TEXT PROVIDED =
#####

Fellow Cajun Sushi Hamster Tobias Buckell decided to host a writing workshop at the college where he worked. He invited an editor to lead it and got six or so aspiring authors like myself to attend.
I was the only girl, which made me very nervous.
I submitted a story I’d been working on and having no luck with – the story I felt needed the most work. I found out the other guys had sent in their stories that needed the LEAST work. Well, that helped me look competent and equal.
My story was very slice-of-life. It was about a young woman around my own age trying to find her place in the world – gainful employment – with a near-future SF premise in the background. “It has no plot,” everyone said.
“I’m not good at plot,” I said.
The Editor, who shall remain anonymous by virtue of my forgetting his name and hating him forever, said, “Well, you’re not a writer, then.”

#####

INFORMATION SHOWN =

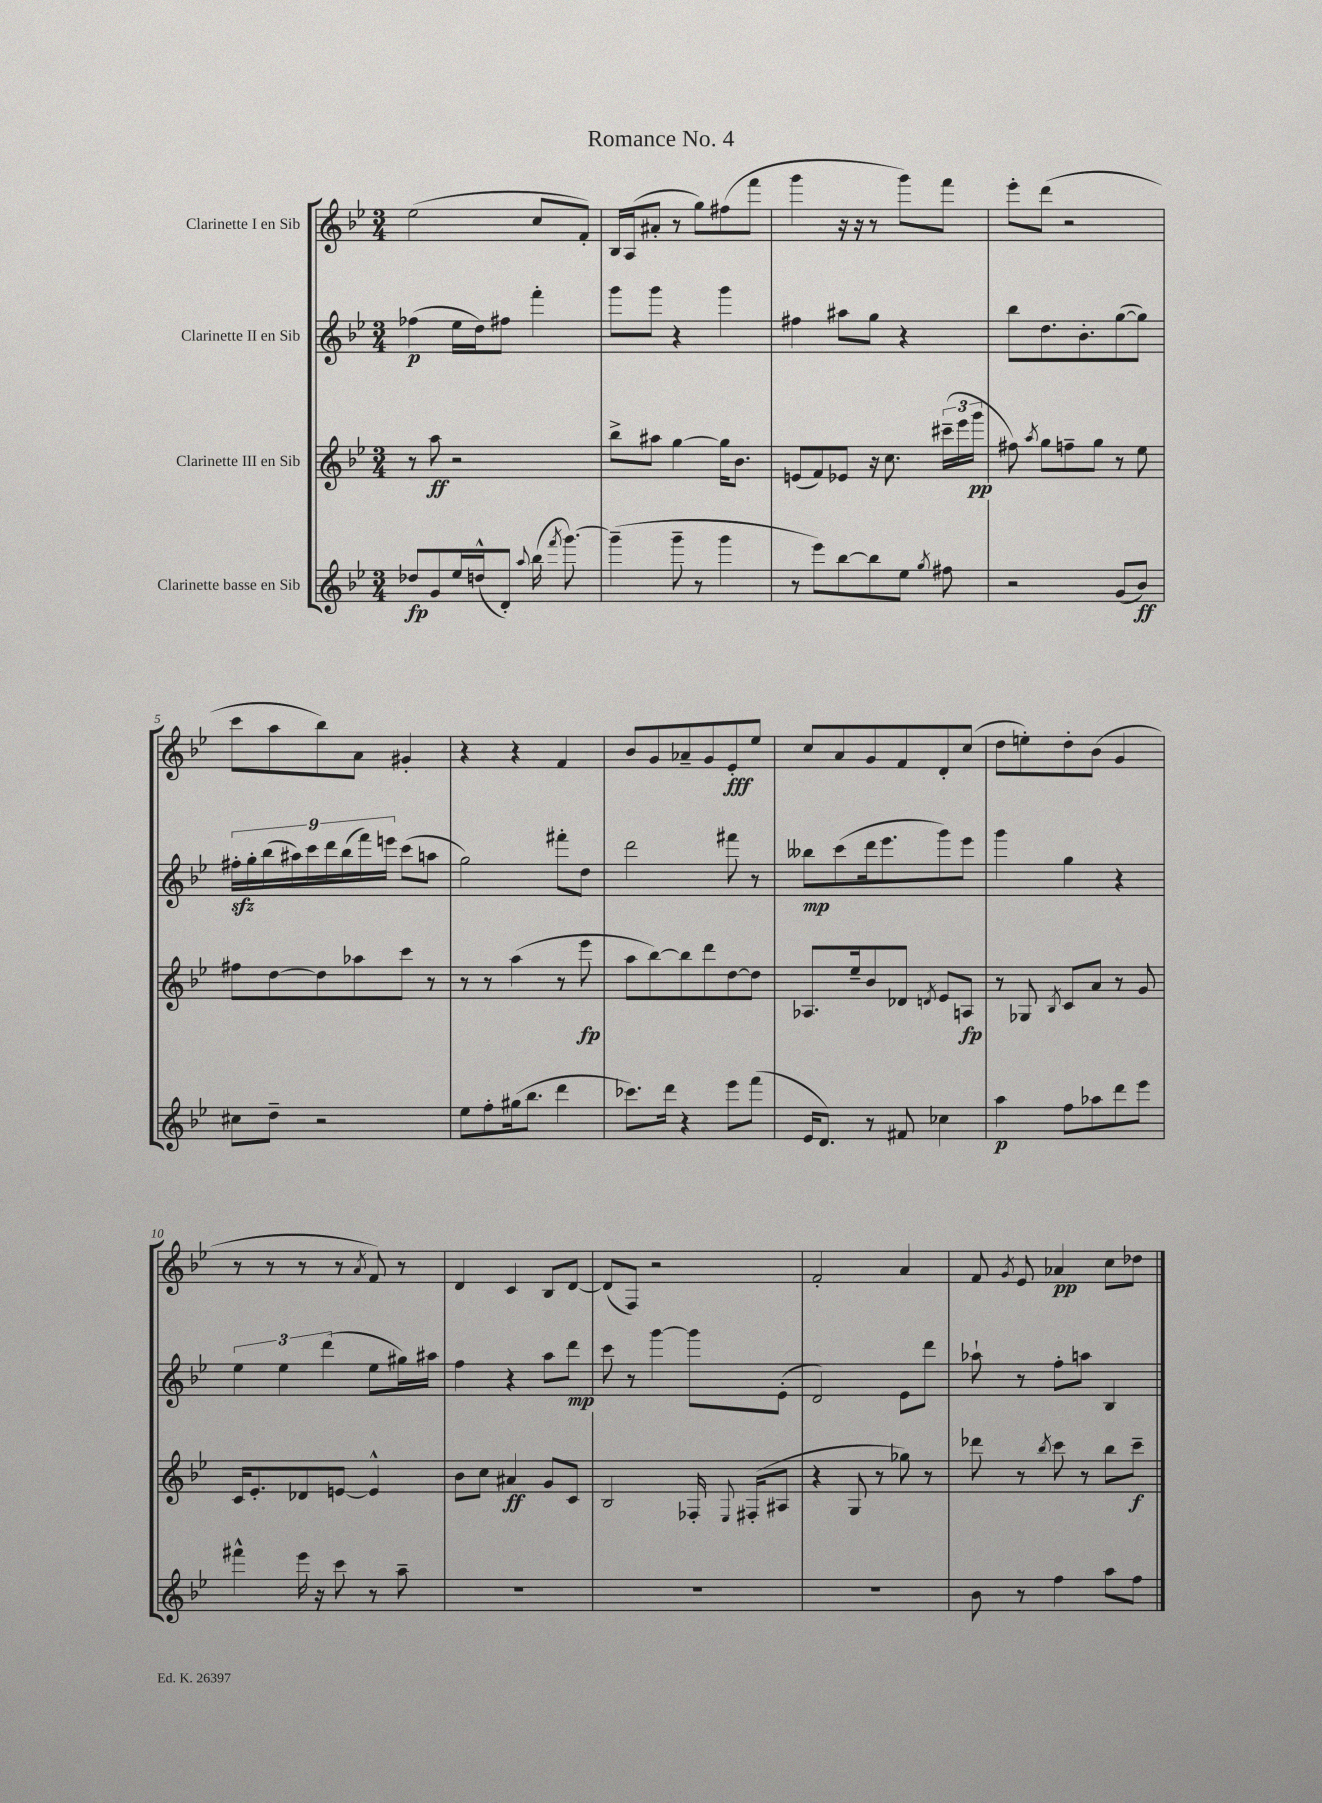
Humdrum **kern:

#####

GOALS =
**a.** In the writing workshop account, who hosted the workshop?
**b.** Extend the writing workshop account, picking up right after the editor's final remark.
The material has no connection to the writing workshop account.

SOLVED TASKS =
**a.** Tobias Buckell, at the college where he worked.

**b.**
“But… what do I DO?”
He said: There are other ways to write. Journalism. Technical writing. Poetry.
(What I heard was: You will never be more successful than you are right now, you talentless hack.)
The Editor dispensed wisdom to the others for a while longer, then excused himself for the night. There was an awkward silence.
Then, another of the workshop participants – I will never forget him, his quiet hesitation before talking – said, “One plot would be: Person has a problem. They try to solve it and fail. They try to solve it and fail. They try to solve it and succeed.”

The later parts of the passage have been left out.